__Work instruction__.
When a line of the records contains "тета", copy it.

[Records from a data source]

====

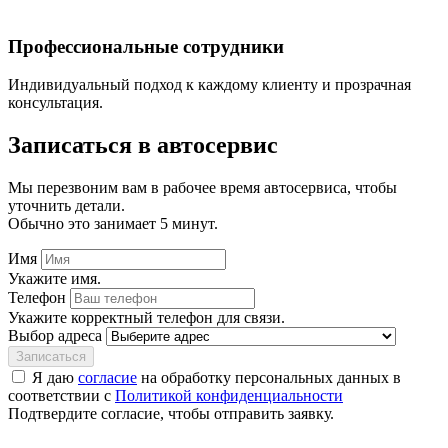
Профессиональные сотрудники
Индивидуальный подход к каждому клиенту и прозрачная
консультация.
Записаться
в автосервис
Мы перезвоним вам в рабочее время автосервиса, чтобы
уточнить детали.
Обычно это занимает 5 минут.
Имя
Укажите имя.
Телефон
Укажите корректный телефон для связи.
Выбор адреса
Записаться
Я даю
согласие
на обработку персональных данных в
соответствии с
Политикой конфиденциальности
Подтвердите согласие, чтобы отправить заявку.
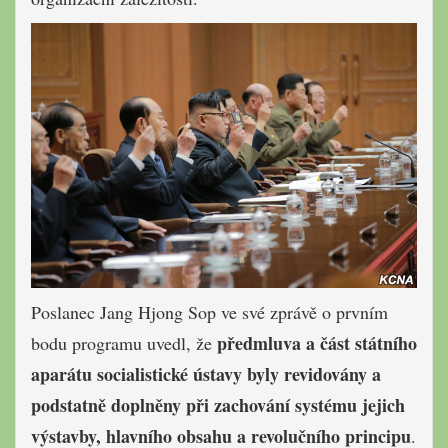
Poslanec Jang Hjong Sop ve své zprávě o prvním
předmluva a část státního
bodu programu uvedl, že
aparátu socialistické ústavy byly revidovány a
podstatně doplněny při zachování systému jejich
výstavby, hlavního obsahu a revolučního principu
.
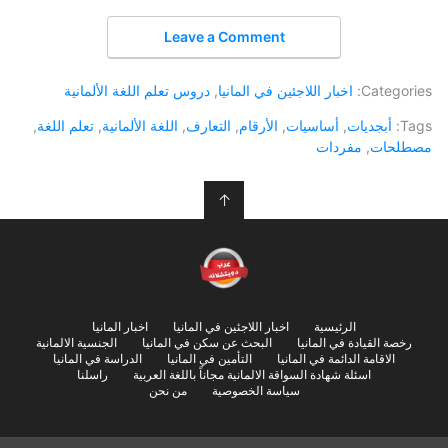
Leave a Comment
Categories:
اخبار اللاجئين في المانيا
,
دروس تعلم اللغة الألمانية
Tags:
أبجديات
,
أساسيات
,
الأرقام
,
التعارف
,
اللغة الألمانية
,
تعلم اللغة
,
مصطلحات
,
مفردات
↑
الرئيسية
اخبار اللاجئين في المانيا
اخبار المانيا
رخصة القيادة في المانيا
البحث عن سكن في المانيا
الجنسية الالمانية
الاقامة الدائمة في المانيا
التأمين في المانيا
الدراسة في المانيا
اسئلة شهادة السواقة الالمانية مجاناً باللغة العربية
راسلنا
سياسة الخصوصية
من نحن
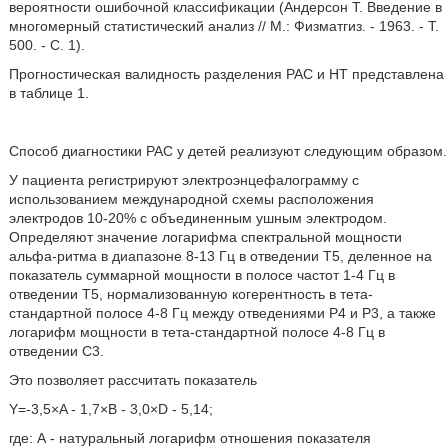
вероятности ошибочной классификации (Андерсон Т. Введение в
многомерный статистический анализ // М.: Физматгиз. - 1963. - Т.
500. - С. 1).
Прогностическая валидность разделения РАС и НТ представлена
в таблице 1.
Способ диагностики РАС у детей реализуют следующим образом.
У пациента регистрируют электроэнцефалограмму с
использованием международной схемы расположения
электродов 10-20% с объединенным ушным электродом.
Определяют значение логарифма спектральной мощности
альфа-ритма в диапазоне 8-13 Гц в отведении Т5, деленное на
показатель суммарной мощности в полосе частот 1-4 Гц в
отведении Т5, нормализованную когерентность в тета-
стандартной полосе 4-8 Гц между отведениями Р4 и Р3, а также
логарифм мощности в тета-стандартной полосе 4-8 Гц в
отведении С3.
Это позволяет рассчитать показатель
Υ=-3,5×Α - 1,7×В - 3,0×D - 5,14;
где: А - натуральный логарифм отношения показателя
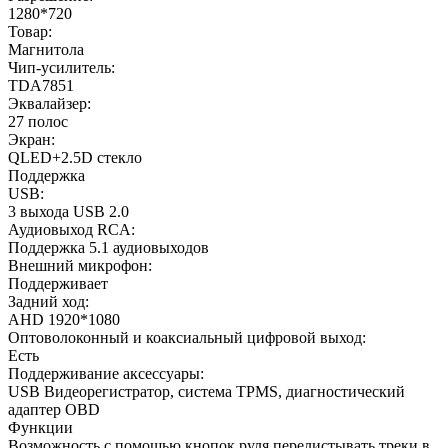
1280*720
Товар:
Магнитола
Чип-усилитель:
TDA7851
Эквалайзер:
27 полос
Экран:
QLED+2.5D стекло
Поддержка
USB:
3 выхода USB 2.0
Аудиовыход RCA:
Поддержка 5.1 аудиовыходов
Внешний микрофон:
Поддерживает
Задний ход:
AHD 1920*1080
Оптоволоконный и коаксиальный цифровой выход:
Есть
Поддерживание аксессуары:
USB Видеорегистратор, система TPMS, диагностический
адаптер OBD
Функции
Возможность с помощью кнопок руля перелистывать треки в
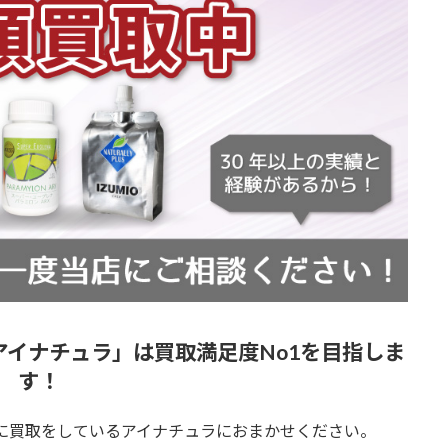
イナチュラ」は買取満足度No1を目指しま
す！
門に買取をしているアイナチュラにおまかせください。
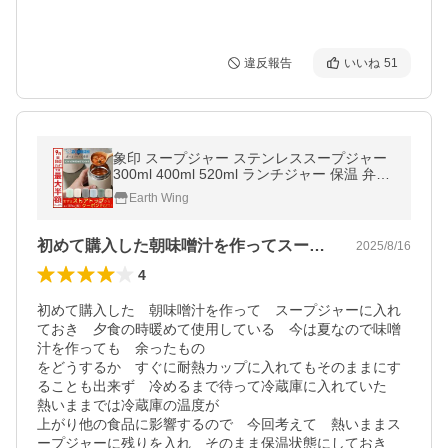
違反報告
いいね
51
象印 スープジャー ステンレススープジャー
300ml 400ml 520ml ランチジャー 保温 弁当
箱 フードポット ランチ お弁当 持ち運び お
Earth Wing
手入れ簡単 あったか
初めて購入した朝味噌汁を作ってスープジ…
2025/8/16
4
初めて購入した　朝味噌汁を作って　スープジャーに入れ
ておき　夕食の時暖めて使用している　今は夏なので味噌
汁を作っても　余ったもの

をどうするか　すぐに耐熱カップに入れてもそのままにす
ることも出来ず　冷めるまで待って冷蔵庫に入れていた　
熱いままでは冷蔵庫の温度が

上がり他の食品に影響するので　今回考えて　熱いままス
ープジャーに残りを入れ　そのまま保温状態にしておき　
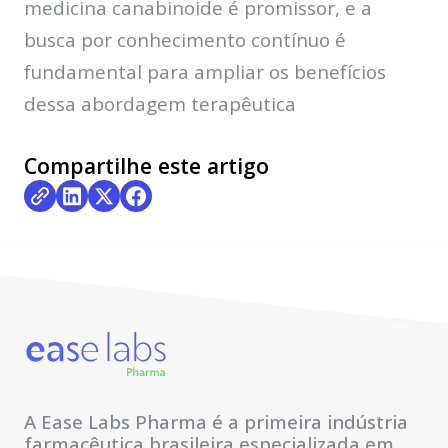
medicina canabinoide é promissor, e a
busca por conhecimento contínuo é
fundamental para ampliar os benefícios
dessa abordagem terapêutica
Compartilhe este artigo
A Ease Labs Pharma é a primeira indústria
farmacêutica brasileira especializada em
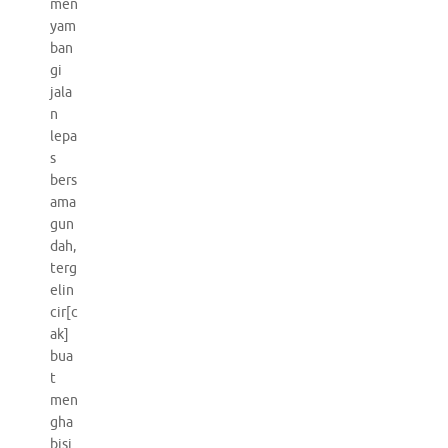
men
yam
ban
gi
jala
n
lepa
s
bers
ama
gun
dah,
terg
elin
cir[c
ak]
bua
t
men
gha
bisi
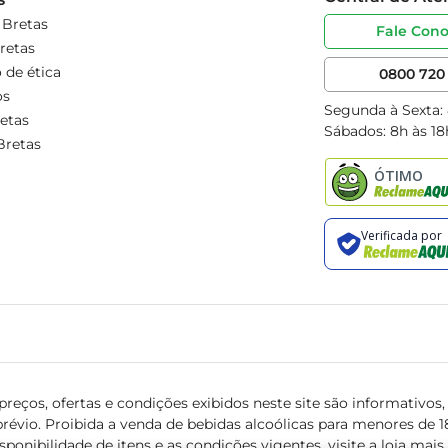
 Bretas
Fale Con
retas
 de ética
0800 720 
os
Segunda à Sexta:
etas
Sábados: 8h às 18
Bretas
reços, ofertas e condições exibidos neste site são informativos, v
révio. Proibida a venda de bebidas alcoólicas para menores de 18 
isponibilidade de itens e as condições vigentes, visite a loja mai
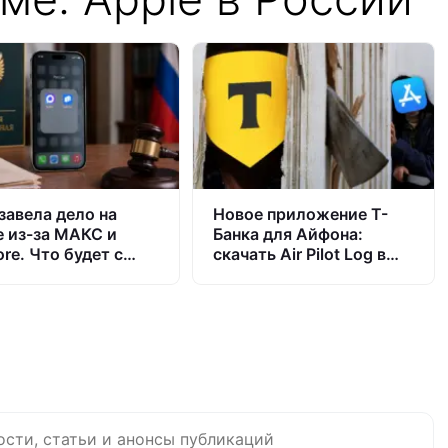
завела дело на
Новое приложение Т-
e из-за МАКС и
Банка для Айфона:
re. Что будет с
скачать Air Pilot Log в
ne в России и
App Store
оют ли App Store
ости, статьи и анонсы публикаций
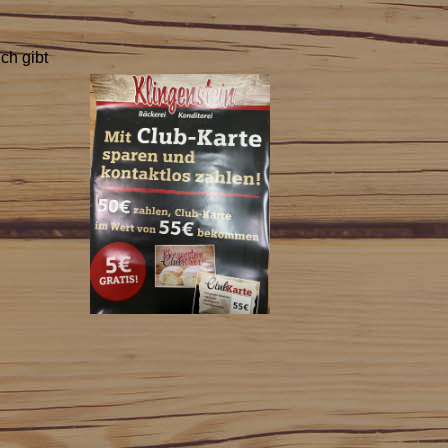
ch gibt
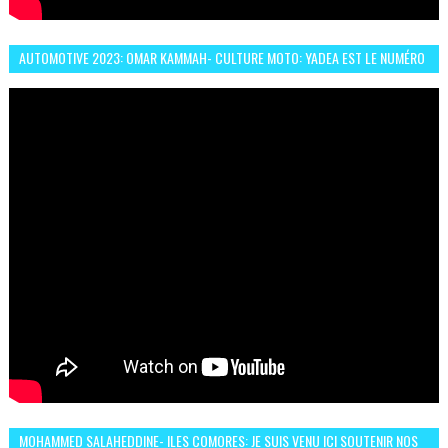
AUTOMOTIVE 2023: OMAR KAMMAH- CULTURE MOTO: YADEA EST LE NUMÉRO
UN DES DEUX ROUES ÉLECTRIQUES
MOHAMMED SALAHEDDINE- ILES COMORES: JE SUIS VENU ICI SOUTENIR NOS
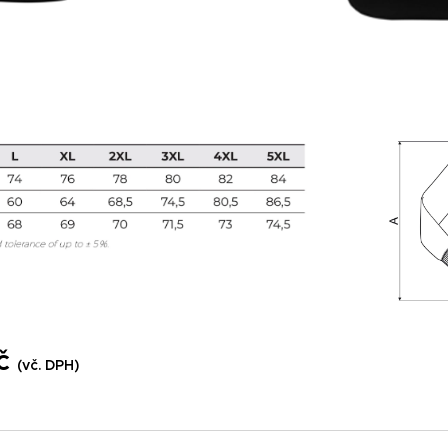
Kč
(vč. DPH)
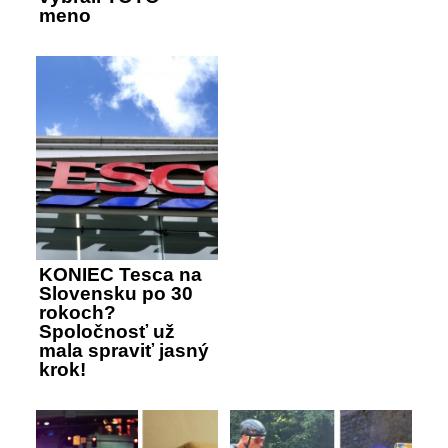
meno
KONIEC Tesca na
Slovensku po 30
rokoch?
Spoločnosť už
mala spraviť jasný
krok!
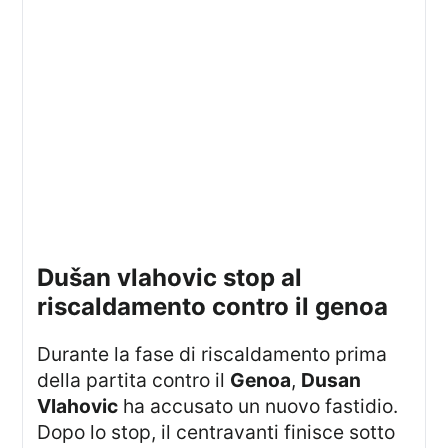
dušan vlahovic stop al
riscaldamento contro il genoa
Durante la fase di riscaldamento prima
della partita contro il
Genoa
,
Dusan
Vlahovic
ha accusato un nuovo fastidio.
Dopo lo stop, il centravanti finisce sotto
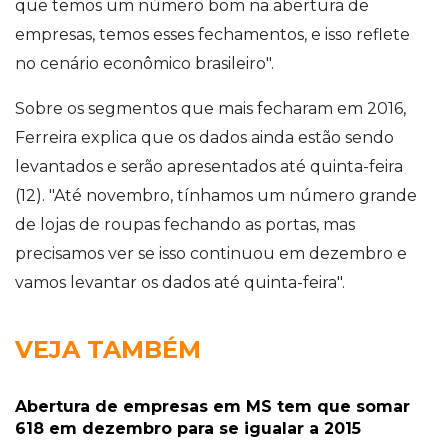
que temos um número bom na abertura de
empresas, temos esses fechamentos, e isso reflete
no cenário econômico brasileiro".
Sobre os segmentos que mais fecharam em 2016,
Ferreira explica que os dados ainda estão sendo
levantados e serão apresentados até quinta-feira
(12). "Até novembro, tínhamos um número grande
de lojas de roupas fechando as portas, mas
precisamos ver se isso continuou em dezembro e
vamos levantar os dados até quinta-feira".
VEJA TAMBÉM
Abertura de empresas em MS tem que somar
618 em dezembro para se igualar a 2015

====

__Task result__.
отведении Т5, нормализованную когерентность в тета-
логарифм мощности в тета-стандартной полосе 4-8 Гц в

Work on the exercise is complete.